> _Data section_
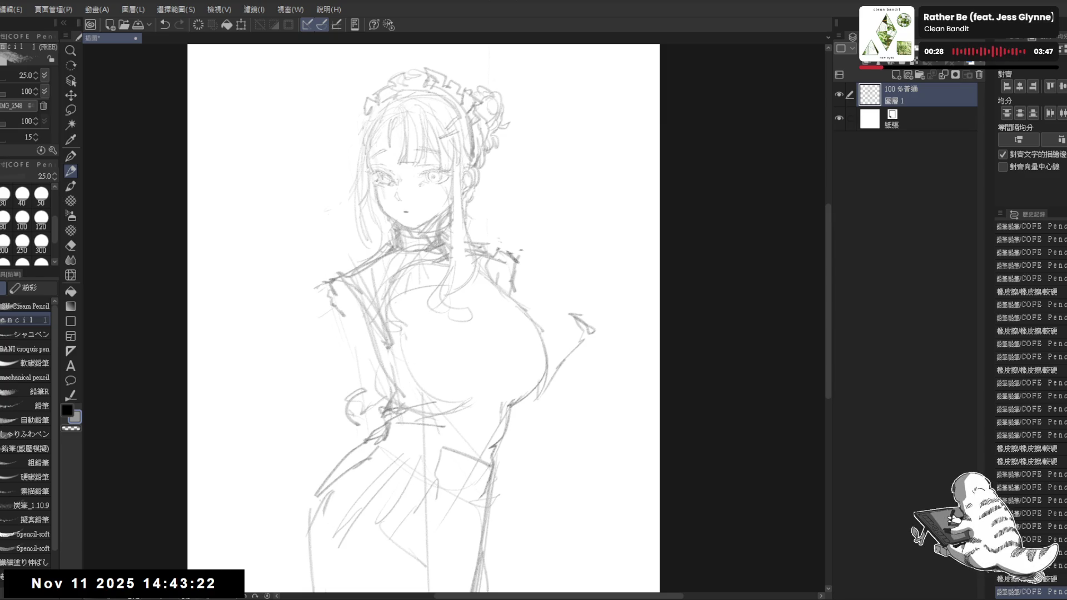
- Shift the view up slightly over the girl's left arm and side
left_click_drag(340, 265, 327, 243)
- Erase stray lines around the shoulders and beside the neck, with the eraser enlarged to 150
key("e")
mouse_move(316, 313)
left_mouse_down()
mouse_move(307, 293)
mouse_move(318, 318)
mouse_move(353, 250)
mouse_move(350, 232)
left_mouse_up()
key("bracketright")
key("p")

> _Task item_
Please reproduce the listing word for word, but only from the line that contains "- Erase stray" to its last line, inclusive.

> _Answer section_
- Erase stray lines around the shoulders and beside the neck, with the eraser enlarged to 150
key("e")
mouse_move(316, 313)
left_mouse_down()
mouse_move(307, 293)
mouse_move(318, 318)
mouse_move(353, 250)
mouse_move(350, 232)
left_mouse_up()
key("bracketright")
key("p")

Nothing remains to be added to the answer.